In this post, we’ll explore Schema Evolution in Snowflake, a crucial feature allowing seamless adaptation to changing data structures. While Parquet files were initially supported, Snowflake has extended this feature to CSV and JSON files as well. Modern data systems often append new columns to accommodate additional information, necessitating downstream tables to adjust accordingly. Data pipeline should be robust enough that it should read the multiple file structure at run time and ingest them in a same table.
Imagine a scenario where a source system continuously feeds Snowflake with evolving CSV data.
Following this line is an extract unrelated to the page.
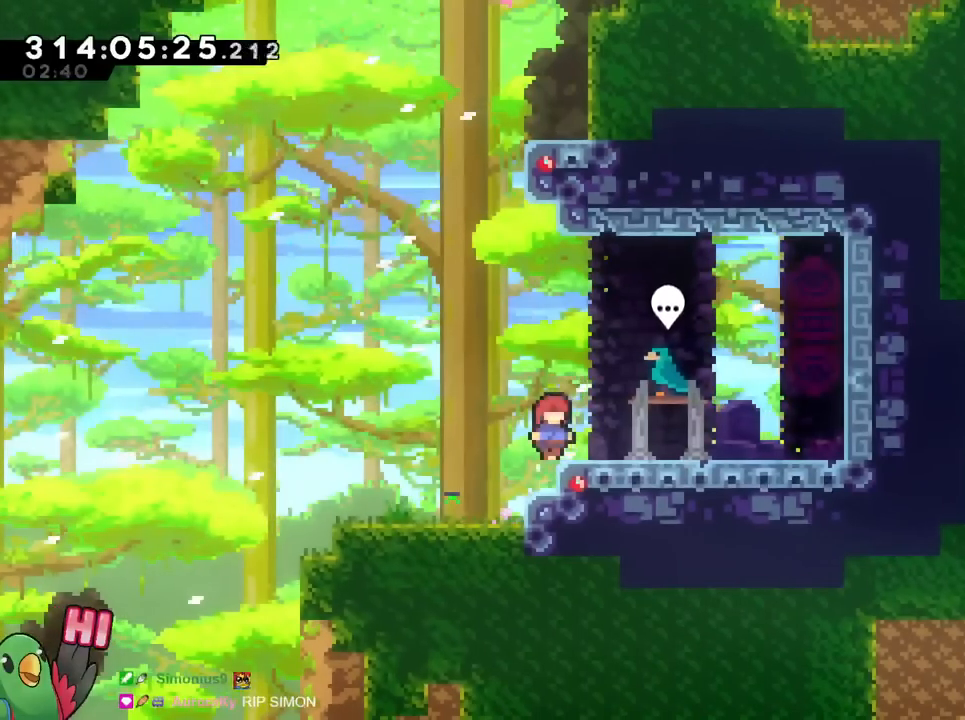
{"buttons": ["L2"], "left_stick": "right", "right_stick": "center", "events": [[83, "Y", "down"], [83, "left_stick", "left"], [150, "left_stick", "center"], [184, "Y", "up"], [217, "left_stick", "right"]]}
The data’s structure frequently changes, with new columns or alterations introduced. Meeting this challenge requires the development of robust data pipelines capable of modifying table columns to align with the evolving source data schema. Snowflake latest feature Schema Detection came to the rescue, It automatically detecting the schema i.e. Schema Detection Automate in a set of staged structured data files and retrieving the column definitions.
Technical implementation:
Below is the structure of CSV file we receive from the source system on day1 in S3 bucket.
As we can see currently there are 7 columns in feed file. We will create the respective Stage and File formats to consume this file.
create or replace file format schema_evol_fmt
type = 'csv'
compression = 'auto'
field_delimiter = ','
parse_header = True
record_delimiter = '\n' ;
create or replace stage demo_db.public.ext_csv_stage
URL = 's3://srcbucketsachin/'
STORAGE_INTEGRATION = s3_int
file_format = demo_db.public.schema_evol_fmt;
CREATE OR REPLACE TABLE CUST_INVC
USING TEMPLATE (
SELECT ARRAY_AGG(object_construct(*))
FROM TABLE(
INFER_SCHEMA(
LOCATION=>'@ext_csv_stage/Schema_Evol_day1.csv',
FILE_FORMAT=>'schema_evol_fmt'
)));
CUST_INVC table gets created with following structure.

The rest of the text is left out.